_WHAT THE TASK REQUIRES_: Collect every line in the records below that contains the word "root".

Segment Start: WORKING DATA

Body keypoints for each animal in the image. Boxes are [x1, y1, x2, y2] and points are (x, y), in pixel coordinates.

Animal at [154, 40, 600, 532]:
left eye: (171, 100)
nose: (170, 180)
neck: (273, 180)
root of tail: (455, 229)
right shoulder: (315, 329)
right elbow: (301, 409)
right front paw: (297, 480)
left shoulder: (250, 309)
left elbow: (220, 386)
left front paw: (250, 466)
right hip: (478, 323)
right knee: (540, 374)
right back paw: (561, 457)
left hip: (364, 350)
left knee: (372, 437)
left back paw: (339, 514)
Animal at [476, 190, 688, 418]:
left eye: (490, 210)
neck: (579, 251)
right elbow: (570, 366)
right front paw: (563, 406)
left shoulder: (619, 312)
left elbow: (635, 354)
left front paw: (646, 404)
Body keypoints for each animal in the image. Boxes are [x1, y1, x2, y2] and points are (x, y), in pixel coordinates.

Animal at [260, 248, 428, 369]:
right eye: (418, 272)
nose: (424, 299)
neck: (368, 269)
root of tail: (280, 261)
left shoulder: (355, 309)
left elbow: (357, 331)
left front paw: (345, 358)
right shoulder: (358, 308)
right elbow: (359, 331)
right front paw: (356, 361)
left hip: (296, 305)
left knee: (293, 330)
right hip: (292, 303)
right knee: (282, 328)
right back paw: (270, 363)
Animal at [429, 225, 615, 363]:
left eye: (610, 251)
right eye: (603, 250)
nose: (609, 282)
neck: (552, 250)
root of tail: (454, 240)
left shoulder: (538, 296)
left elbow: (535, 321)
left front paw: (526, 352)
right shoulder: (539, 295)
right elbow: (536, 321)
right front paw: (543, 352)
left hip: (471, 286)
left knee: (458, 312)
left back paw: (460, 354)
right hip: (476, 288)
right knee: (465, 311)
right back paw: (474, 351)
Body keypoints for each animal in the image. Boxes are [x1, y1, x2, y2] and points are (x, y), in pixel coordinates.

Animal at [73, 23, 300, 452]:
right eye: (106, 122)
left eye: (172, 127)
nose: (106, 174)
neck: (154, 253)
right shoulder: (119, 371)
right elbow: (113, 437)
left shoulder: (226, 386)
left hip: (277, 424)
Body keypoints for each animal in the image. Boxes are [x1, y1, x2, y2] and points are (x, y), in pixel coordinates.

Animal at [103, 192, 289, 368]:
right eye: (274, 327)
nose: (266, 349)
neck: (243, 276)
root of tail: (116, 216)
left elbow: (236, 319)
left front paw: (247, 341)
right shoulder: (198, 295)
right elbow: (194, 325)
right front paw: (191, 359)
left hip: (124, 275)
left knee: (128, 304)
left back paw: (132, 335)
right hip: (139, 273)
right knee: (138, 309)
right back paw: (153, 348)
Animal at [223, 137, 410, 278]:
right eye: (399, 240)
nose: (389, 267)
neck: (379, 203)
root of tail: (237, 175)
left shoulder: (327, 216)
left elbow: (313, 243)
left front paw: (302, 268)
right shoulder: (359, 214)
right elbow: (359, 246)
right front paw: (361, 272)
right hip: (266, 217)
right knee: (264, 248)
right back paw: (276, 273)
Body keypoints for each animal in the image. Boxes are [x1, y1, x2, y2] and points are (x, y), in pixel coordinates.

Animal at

Segment End: WORKING DATA
Segment Start: WORKING DATA

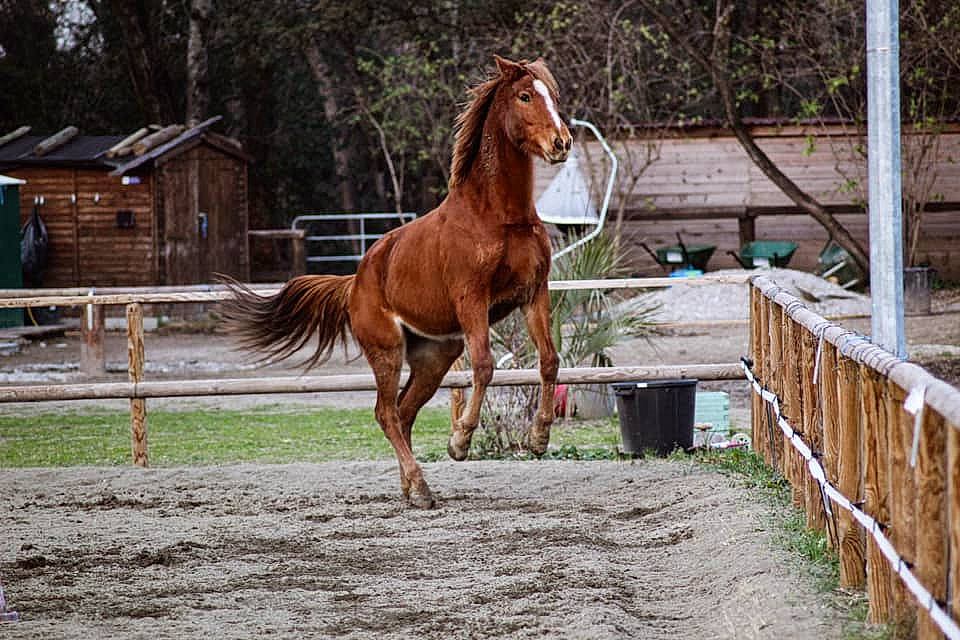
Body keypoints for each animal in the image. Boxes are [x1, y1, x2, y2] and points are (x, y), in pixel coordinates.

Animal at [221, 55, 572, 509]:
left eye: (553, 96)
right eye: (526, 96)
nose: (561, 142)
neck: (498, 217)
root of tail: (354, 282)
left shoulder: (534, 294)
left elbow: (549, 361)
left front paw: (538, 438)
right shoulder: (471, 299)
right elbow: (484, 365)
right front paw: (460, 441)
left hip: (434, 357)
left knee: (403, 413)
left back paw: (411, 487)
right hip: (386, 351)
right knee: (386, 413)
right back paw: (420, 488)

Segment End: WORKING DATA

_TASK OUTPUT_:
root of tail: (455, 229)
root of tail: (280, 261)
root of tail: (454, 240)
root of tail: (116, 216)
root of tail: (237, 175)
root of tail: (354, 282)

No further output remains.